→ **Work task**
Write out all the records exactly, and keep any images out.

+++ Data for analysis +++

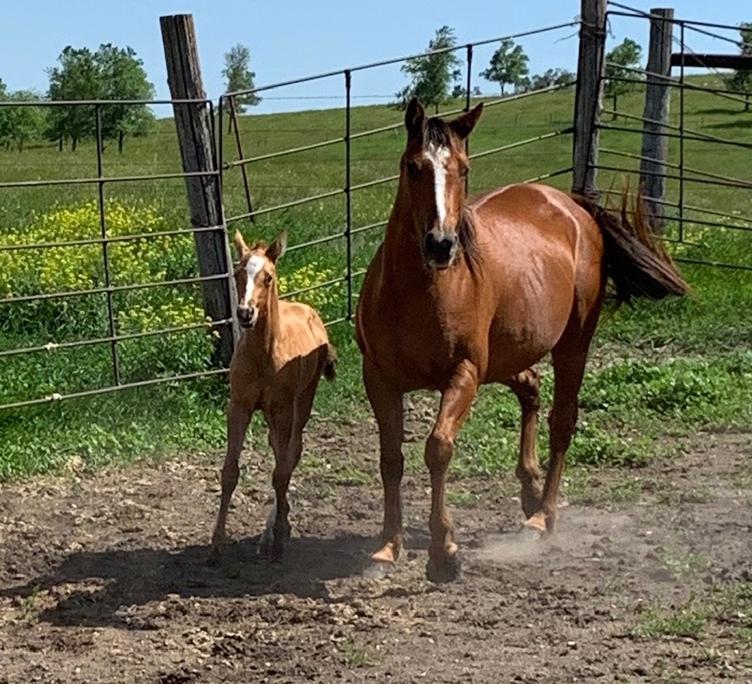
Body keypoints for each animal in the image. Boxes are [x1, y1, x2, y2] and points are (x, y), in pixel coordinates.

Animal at [210, 231, 337, 562]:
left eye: (268, 277)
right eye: (238, 274)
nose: (245, 313)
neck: (264, 356)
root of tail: (310, 312)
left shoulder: (283, 409)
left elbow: (280, 473)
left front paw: (278, 540)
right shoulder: (239, 406)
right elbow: (230, 472)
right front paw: (216, 545)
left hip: (301, 404)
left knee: (291, 454)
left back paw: (275, 532)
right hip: (270, 414)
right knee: (280, 451)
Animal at [355, 98, 688, 582]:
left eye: (464, 169)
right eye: (414, 166)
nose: (441, 245)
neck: (418, 293)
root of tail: (571, 204)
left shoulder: (464, 374)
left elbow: (438, 448)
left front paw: (444, 552)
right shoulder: (379, 378)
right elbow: (390, 458)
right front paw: (387, 546)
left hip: (572, 343)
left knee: (562, 420)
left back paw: (542, 516)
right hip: (508, 355)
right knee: (531, 386)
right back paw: (530, 491)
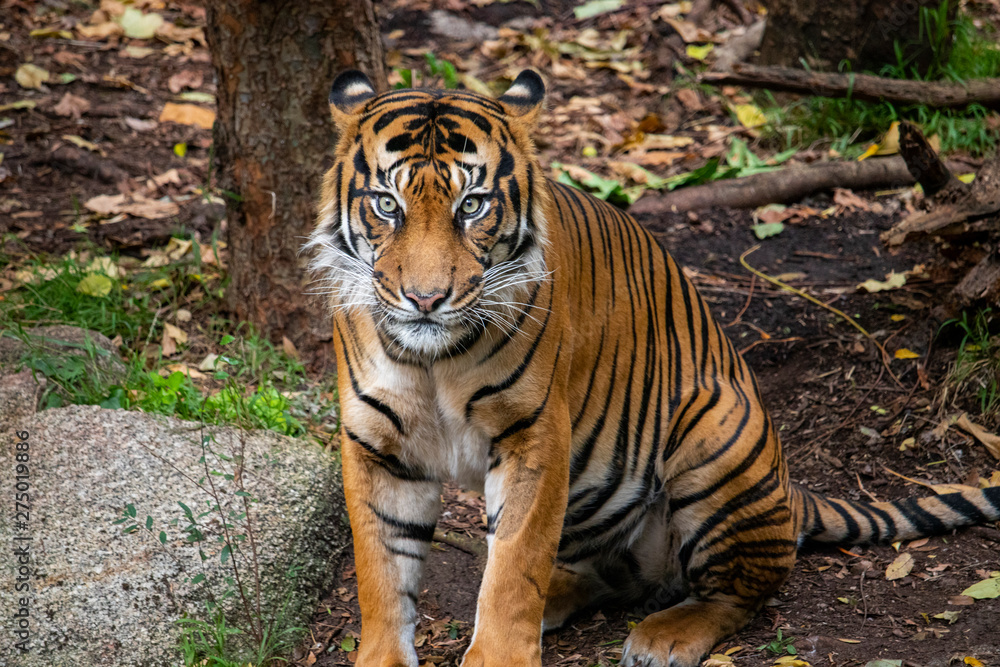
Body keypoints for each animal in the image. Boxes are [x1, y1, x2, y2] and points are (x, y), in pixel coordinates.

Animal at [306, 69, 1000, 667]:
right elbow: (382, 574)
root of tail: (789, 491)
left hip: (712, 436)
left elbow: (514, 568)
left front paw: (499, 654)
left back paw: (663, 638)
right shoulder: (376, 444)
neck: (433, 360)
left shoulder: (534, 435)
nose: (426, 299)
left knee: (741, 588)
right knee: (610, 577)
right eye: (387, 206)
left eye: (472, 205)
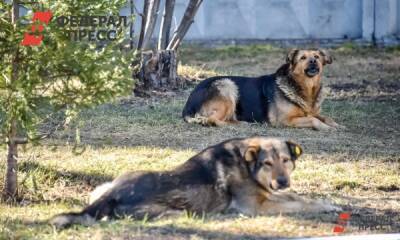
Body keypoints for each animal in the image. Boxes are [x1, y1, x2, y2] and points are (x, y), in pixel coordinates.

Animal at [48, 137, 340, 229]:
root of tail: (114, 193)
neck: (247, 163)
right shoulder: (257, 206)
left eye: (286, 160)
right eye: (268, 163)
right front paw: (322, 207)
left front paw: (329, 203)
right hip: (174, 210)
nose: (282, 181)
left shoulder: (270, 195)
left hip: (107, 183)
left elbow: (299, 198)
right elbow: (298, 204)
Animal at [182, 49, 340, 131]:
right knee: (212, 120)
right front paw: (327, 127)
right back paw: (241, 124)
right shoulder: (284, 120)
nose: (313, 61)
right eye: (303, 58)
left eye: (317, 56)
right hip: (227, 85)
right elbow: (313, 119)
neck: (305, 88)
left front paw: (336, 124)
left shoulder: (311, 112)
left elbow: (324, 117)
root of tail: (188, 105)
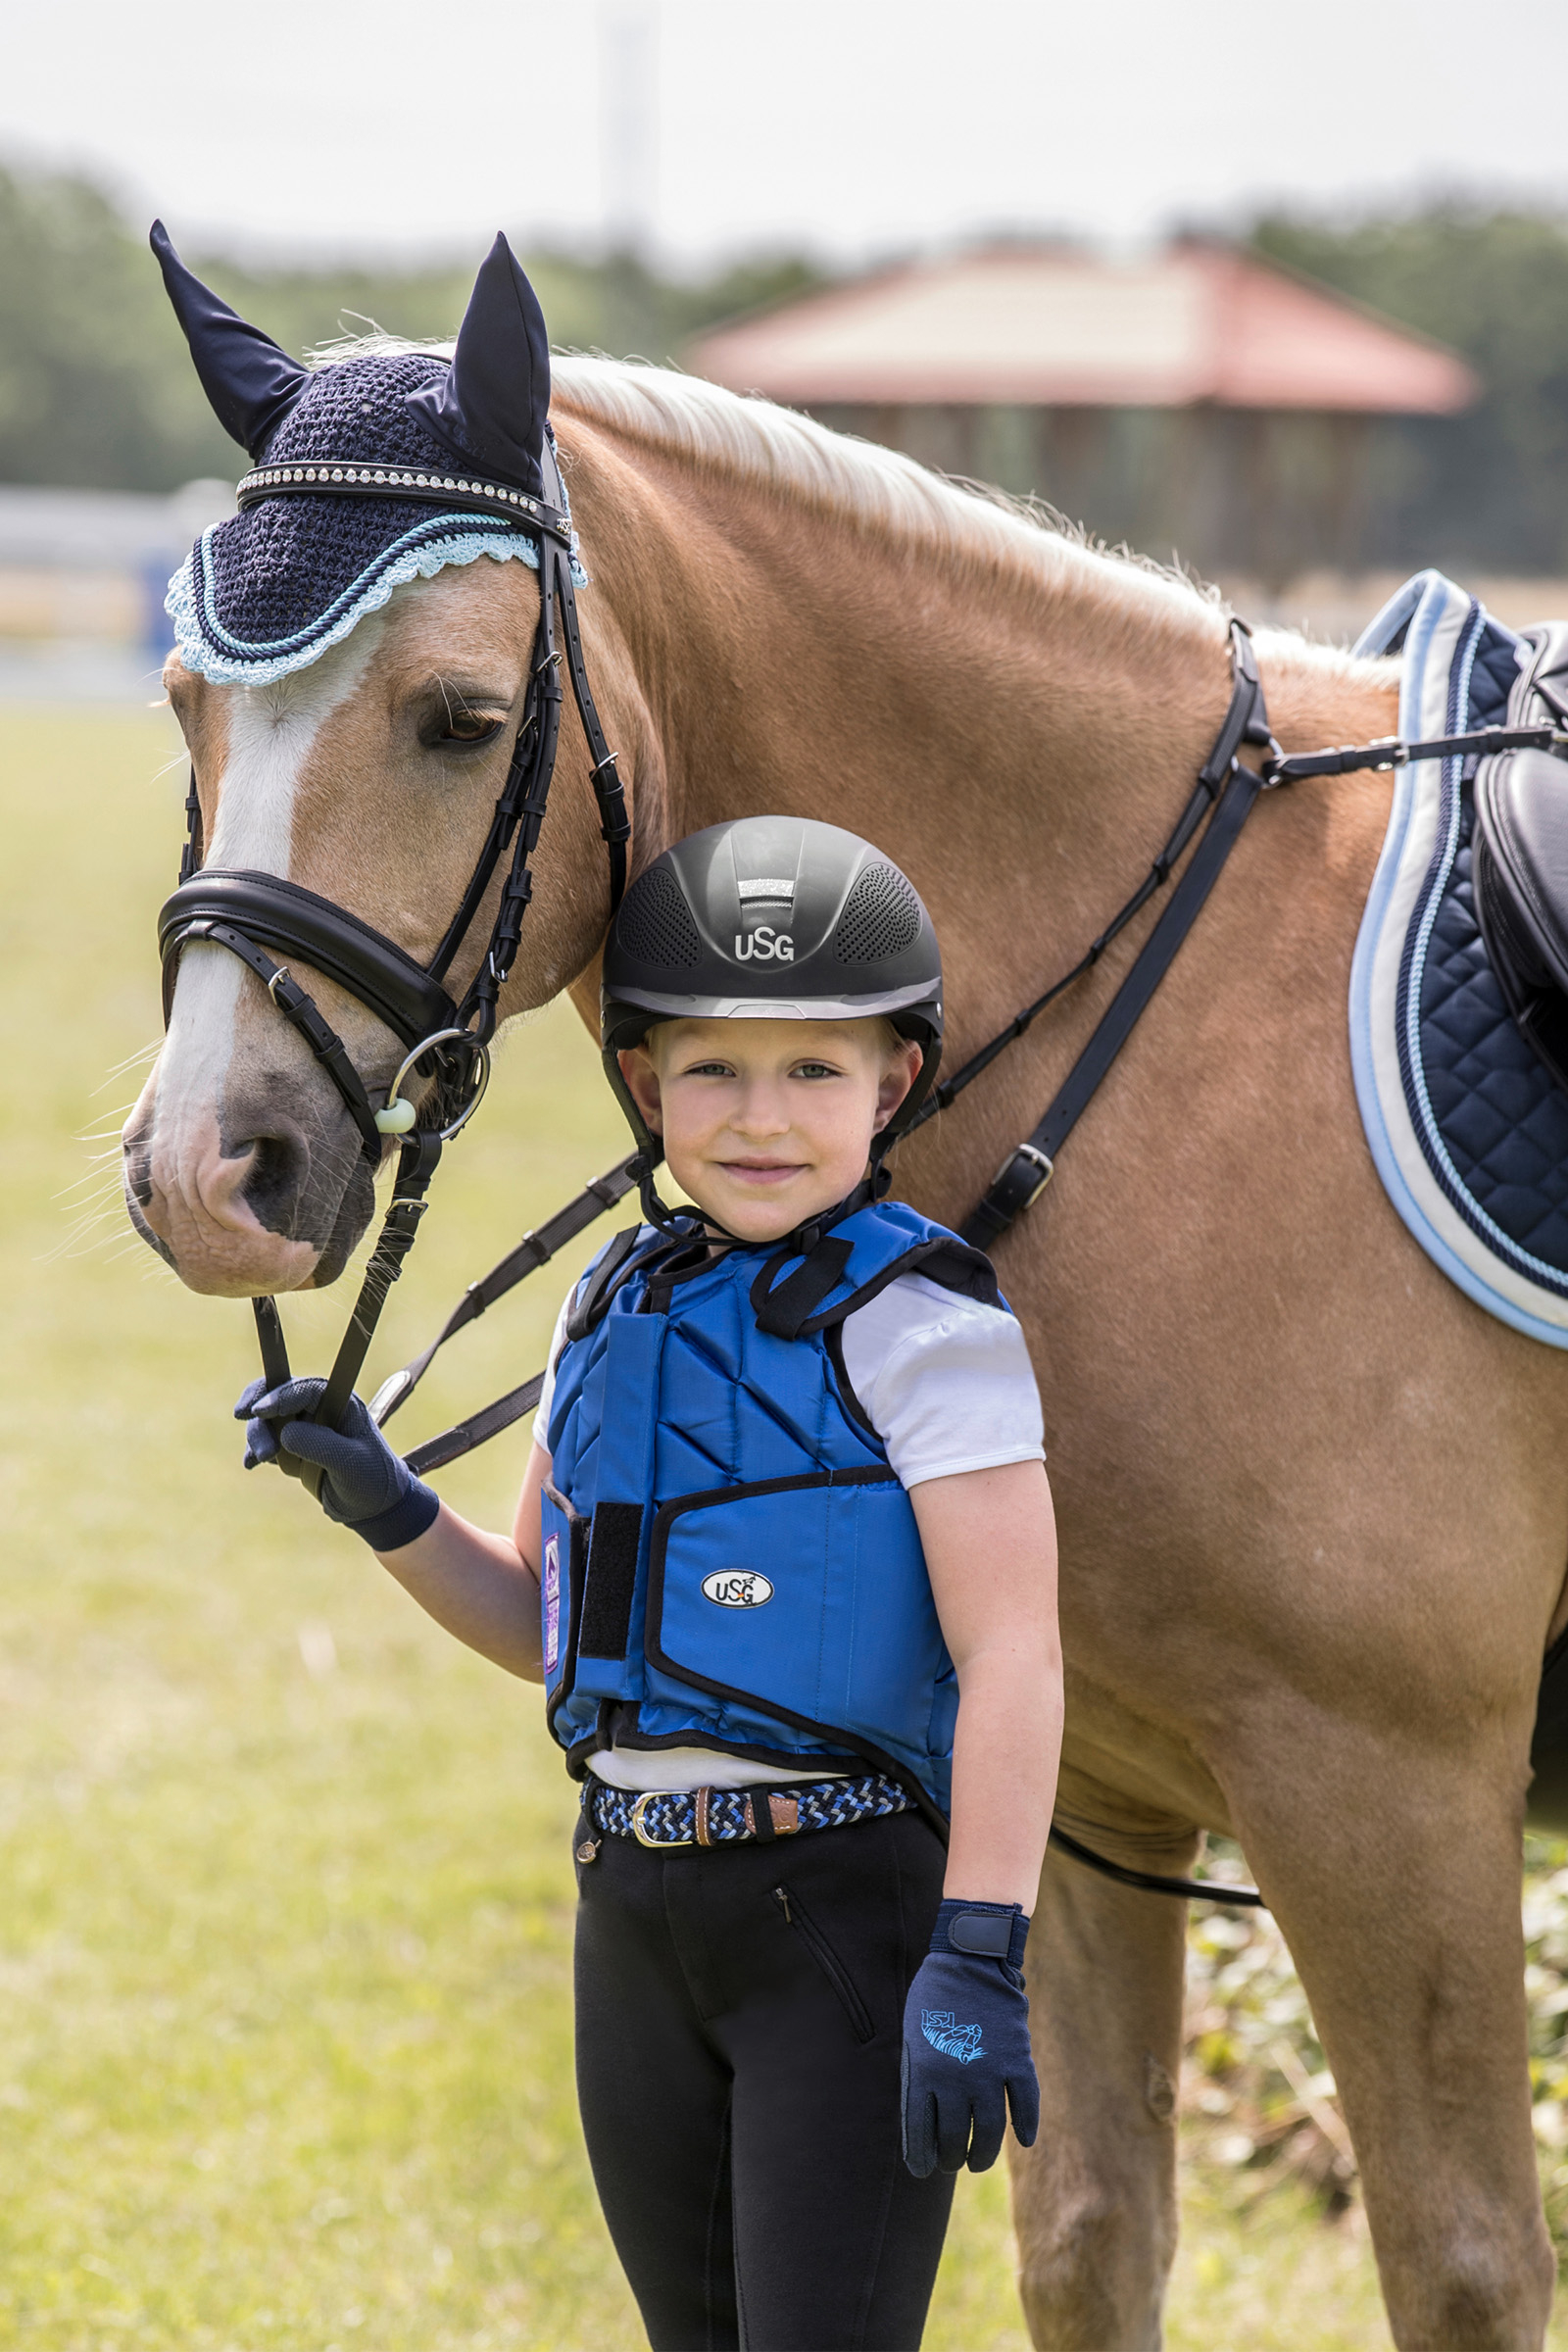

+++

→ **Expected answer**
Body keypoints for each animal in the image. Boxes are [x1, y1, x2, y2] and points are (x, y), in pixel coordinates.

Animal at [210, 231, 337, 562]:
left eye: (268, 277)
right eye: (238, 274)
nose: (245, 313)
neck: (264, 356)
root of tail: (310, 312)
left shoulder: (283, 409)
left elbow: (280, 473)
left front paw: (278, 540)
right shoulder: (239, 406)
right elbow: (230, 472)
right front paw: (216, 545)
left hip: (301, 404)
left knee: (291, 454)
left back paw: (275, 532)
right hip: (270, 414)
right knee: (280, 451)
Animal at [355, 98, 688, 582]:
left eye: (464, 169)
right eye: (414, 166)
nose: (441, 245)
neck: (418, 293)
root of tail: (571, 204)
left shoulder: (464, 374)
left elbow: (438, 448)
left front paw: (444, 552)
right shoulder: (379, 378)
right elbow: (390, 458)
right front paw: (387, 546)
left hip: (572, 343)
left knee: (562, 420)
left back paw: (542, 516)
right hip: (508, 355)
right knee: (531, 386)
right back paw: (530, 491)
Body keypoints for each animal in the image. Boxes are [x1, y1, x2, y2] and points are (x, y), in pixel coordinates.

Animal at [306, 69, 1000, 667]:
right elbow: (382, 574)
root of tail: (789, 491)
left hip: (712, 436)
left elbow: (514, 568)
left front paw: (499, 654)
left back paw: (663, 638)
right shoulder: (376, 444)
neck: (433, 360)
left shoulder: (534, 435)
nose: (426, 299)
left knee: (741, 588)
right knee: (610, 577)
right eye: (387, 206)
left eye: (472, 205)
Body keypoints for each animal in the image. Boxes are [x1, y1, x2, y2] and points are (x, y), in pixel coordinates.

Animal at [48, 137, 340, 229]:
root of tail: (114, 193)
neck: (247, 163)
right shoulder: (257, 206)
left eye: (286, 160)
right eye: (268, 163)
right front paw: (322, 207)
left front paw: (329, 203)
right hip: (174, 210)
nose: (282, 181)
left shoulder: (270, 195)
left hip: (107, 183)
left elbow: (299, 198)
right elbow: (298, 204)
Animal at [182, 49, 340, 131]:
right knee: (212, 120)
right front paw: (327, 127)
right back paw: (241, 124)
right shoulder: (284, 120)
nose: (313, 61)
right eye: (303, 58)
left eye: (317, 56)
right hip: (227, 85)
right elbow: (313, 119)
neck: (305, 88)
left front paw: (336, 124)
left shoulder: (311, 112)
left elbow: (324, 117)
root of tail: (188, 105)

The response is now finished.